EXERCISE TASKS ->
A) From the passage on Berkeley CS teaching assistant appointments, restate the part starting at "In the last" and ending at "CS department’s budget.", swapping "perpetual" for "chronic".
B) Answer these questions using the passage on Berkeley CS teaching assistant appointments:
(i) How many hours per week did the appointments that became ineligible for fee remission carry?
(ii) Who ruled in favor of the union?
(iii) In what year was the town hall on the CS department's budget held?
C) For each statement, say whether it agrees with the passage on Berkeley CS teaching assistant appointments:
(i) The University acted illegally by converting TA positions to 8-hour appointments.
(ii) The professors at the town hall supported the GSI protests.
(iii) The department considers its current level of reliance on donors sustainable.

SELECTED TEXT ->
########################################

In the CS department, most TA positions used to be 10 hr / week or 20 hr / week positions. Starting around 2015-2016, many of these TA positions started turning into 8 hr / week appointments, making them ineligible for fee remission. Doing so let the department get more TA hours for the same amount of budget, since the pay that would have gone to fee remission gets turned into TA hours instead. They saw a welfare cliff, and decided to get as close as they could without going over.

After this started spreading, the union filed a grievance against the University. Now, to be clear, nothing the University did was illegal. The contracts were clear that 8 hr / week positions were not eligible for fee remission, and the classes I helped teach made sure this was clear as well. However, the union argued that the University was effectively violating the spirit of the negotiated fee remission, by turning jobs that needed benefits into ones that didn’t. This is not a new practice. Companies have done this for a while, taking full-time jobs and turning them into jobs classified as contractors.

The arbitrator ruled in favor of the union, and the University has agreed to cooperate with the decision.

## Why Did UC Berkeley Start Doing This?

In the last few years, UC Berkeley has had a perpetual funding problem. This, plus exploding interest in CS courses, plus professor salaries rising due to competition from industry, combines to tons of strain on the CS department’s budget.

In 2016, in light of protests by graduate student instructors (GSIs), there was a town hall to discuss the CS department’s budget, attended by professors, members of the union, and much of the CS department’s teaching staff, myself included. Throughout the town hall, the professors made it clear they supported the GSI protests, and would have hired TAs at 10 hr appointments if they had the funding for it. The Berkeley CS department does get some funding, but nowhere near enough to meet demand. The department does heavy outreach for donor support, using this to shore up the budget, but they don’t think it’s sustainable to rely on donors to the degree they are. They’ve repeatedly asked the Berkeley administration to give them more funding, and have consistently seen it go to non-academic areas, like athletics or more administrative jobs.

########################################

STORED DATA ->
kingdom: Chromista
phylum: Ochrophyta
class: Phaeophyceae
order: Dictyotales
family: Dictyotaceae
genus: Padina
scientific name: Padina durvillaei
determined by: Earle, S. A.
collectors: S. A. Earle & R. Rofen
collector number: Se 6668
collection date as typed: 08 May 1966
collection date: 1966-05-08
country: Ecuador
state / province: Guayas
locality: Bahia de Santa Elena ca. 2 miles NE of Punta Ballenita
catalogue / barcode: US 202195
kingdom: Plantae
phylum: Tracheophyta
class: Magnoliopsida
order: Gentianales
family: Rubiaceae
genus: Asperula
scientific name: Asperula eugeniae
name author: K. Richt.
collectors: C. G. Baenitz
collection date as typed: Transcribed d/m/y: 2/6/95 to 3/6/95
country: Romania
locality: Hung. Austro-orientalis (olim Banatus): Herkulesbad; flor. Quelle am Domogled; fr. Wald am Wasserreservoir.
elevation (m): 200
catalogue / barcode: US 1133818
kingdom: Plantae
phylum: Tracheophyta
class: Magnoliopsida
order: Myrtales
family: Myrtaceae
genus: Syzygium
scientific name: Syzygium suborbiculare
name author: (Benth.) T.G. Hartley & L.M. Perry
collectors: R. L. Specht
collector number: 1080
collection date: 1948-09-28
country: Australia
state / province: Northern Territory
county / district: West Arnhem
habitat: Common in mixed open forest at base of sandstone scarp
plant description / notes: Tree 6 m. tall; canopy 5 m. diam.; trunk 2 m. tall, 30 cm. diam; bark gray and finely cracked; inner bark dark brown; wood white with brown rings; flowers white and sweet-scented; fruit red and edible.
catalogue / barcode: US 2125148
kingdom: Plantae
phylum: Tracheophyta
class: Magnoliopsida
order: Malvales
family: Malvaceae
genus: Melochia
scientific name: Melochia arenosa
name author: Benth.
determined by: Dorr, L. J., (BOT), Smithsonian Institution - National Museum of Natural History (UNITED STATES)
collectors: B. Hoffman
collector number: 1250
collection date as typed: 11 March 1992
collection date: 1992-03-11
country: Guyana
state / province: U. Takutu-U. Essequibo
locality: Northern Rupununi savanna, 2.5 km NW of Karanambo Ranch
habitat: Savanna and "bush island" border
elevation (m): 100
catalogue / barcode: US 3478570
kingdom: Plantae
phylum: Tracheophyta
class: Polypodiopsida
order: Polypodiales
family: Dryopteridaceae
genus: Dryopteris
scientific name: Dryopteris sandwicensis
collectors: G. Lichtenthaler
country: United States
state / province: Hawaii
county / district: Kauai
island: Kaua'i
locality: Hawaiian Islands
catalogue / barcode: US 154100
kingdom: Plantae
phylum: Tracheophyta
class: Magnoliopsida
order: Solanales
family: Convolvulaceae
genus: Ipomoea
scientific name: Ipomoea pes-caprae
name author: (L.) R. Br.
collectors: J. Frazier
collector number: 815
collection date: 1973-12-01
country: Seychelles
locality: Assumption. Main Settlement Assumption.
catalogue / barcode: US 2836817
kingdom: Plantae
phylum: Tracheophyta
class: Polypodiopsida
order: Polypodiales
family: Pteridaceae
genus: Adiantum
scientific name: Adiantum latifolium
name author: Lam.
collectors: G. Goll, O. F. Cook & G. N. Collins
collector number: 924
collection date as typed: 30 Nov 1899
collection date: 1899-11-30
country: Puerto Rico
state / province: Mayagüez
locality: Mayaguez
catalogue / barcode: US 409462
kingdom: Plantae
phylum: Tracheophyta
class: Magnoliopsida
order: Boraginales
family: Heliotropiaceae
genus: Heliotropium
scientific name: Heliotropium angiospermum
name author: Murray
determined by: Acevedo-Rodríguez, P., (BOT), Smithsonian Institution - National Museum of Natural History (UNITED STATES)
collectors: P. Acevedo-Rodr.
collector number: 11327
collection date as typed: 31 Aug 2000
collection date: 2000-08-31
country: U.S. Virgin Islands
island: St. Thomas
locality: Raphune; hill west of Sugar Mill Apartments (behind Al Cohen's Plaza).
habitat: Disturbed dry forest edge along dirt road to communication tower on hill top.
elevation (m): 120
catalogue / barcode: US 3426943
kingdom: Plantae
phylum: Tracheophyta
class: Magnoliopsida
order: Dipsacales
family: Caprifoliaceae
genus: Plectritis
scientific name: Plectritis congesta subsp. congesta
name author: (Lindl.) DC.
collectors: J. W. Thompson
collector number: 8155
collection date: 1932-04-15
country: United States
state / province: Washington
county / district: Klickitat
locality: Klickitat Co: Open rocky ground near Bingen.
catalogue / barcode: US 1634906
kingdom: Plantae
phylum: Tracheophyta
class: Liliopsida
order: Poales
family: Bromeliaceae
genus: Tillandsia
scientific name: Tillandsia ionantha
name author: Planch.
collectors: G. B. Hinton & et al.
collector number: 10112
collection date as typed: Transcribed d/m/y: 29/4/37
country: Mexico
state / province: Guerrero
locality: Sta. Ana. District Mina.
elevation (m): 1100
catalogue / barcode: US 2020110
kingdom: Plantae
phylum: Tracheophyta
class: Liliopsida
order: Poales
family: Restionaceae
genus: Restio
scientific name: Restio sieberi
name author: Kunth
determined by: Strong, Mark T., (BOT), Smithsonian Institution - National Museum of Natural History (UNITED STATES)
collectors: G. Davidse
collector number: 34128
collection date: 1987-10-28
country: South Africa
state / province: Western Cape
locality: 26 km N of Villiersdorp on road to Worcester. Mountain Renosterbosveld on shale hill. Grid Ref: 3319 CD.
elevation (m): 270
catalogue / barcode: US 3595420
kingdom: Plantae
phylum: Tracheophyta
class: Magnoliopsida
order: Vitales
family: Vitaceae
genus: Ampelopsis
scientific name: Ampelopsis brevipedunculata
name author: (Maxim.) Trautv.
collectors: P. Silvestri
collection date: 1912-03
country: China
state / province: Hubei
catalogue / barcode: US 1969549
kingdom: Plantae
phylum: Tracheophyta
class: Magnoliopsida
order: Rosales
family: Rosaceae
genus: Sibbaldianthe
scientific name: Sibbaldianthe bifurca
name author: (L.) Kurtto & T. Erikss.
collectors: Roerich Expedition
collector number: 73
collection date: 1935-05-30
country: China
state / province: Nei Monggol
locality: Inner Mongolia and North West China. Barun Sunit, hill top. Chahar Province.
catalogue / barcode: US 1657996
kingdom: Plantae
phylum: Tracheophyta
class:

########################################

ANSWERS TO THE EXERCISE ->
A)
In the last few years, UC Berkeley has had a chronic funding problem. This, plus exploding interest in CS courses, plus professor salaries rising due to competition from industry, combines to tons of strain on the CS department’s budget.

B)
(i) 8 hours per week
(ii) The arbitrator
(iii) 2016

C)
(i) No: "nothing the University did was illegal"
(ii) Yes: "the professors made it clear they supported the GSI protests"
(iii) No: "they don’t think it’s sustainable to rely on donors to the degree they are"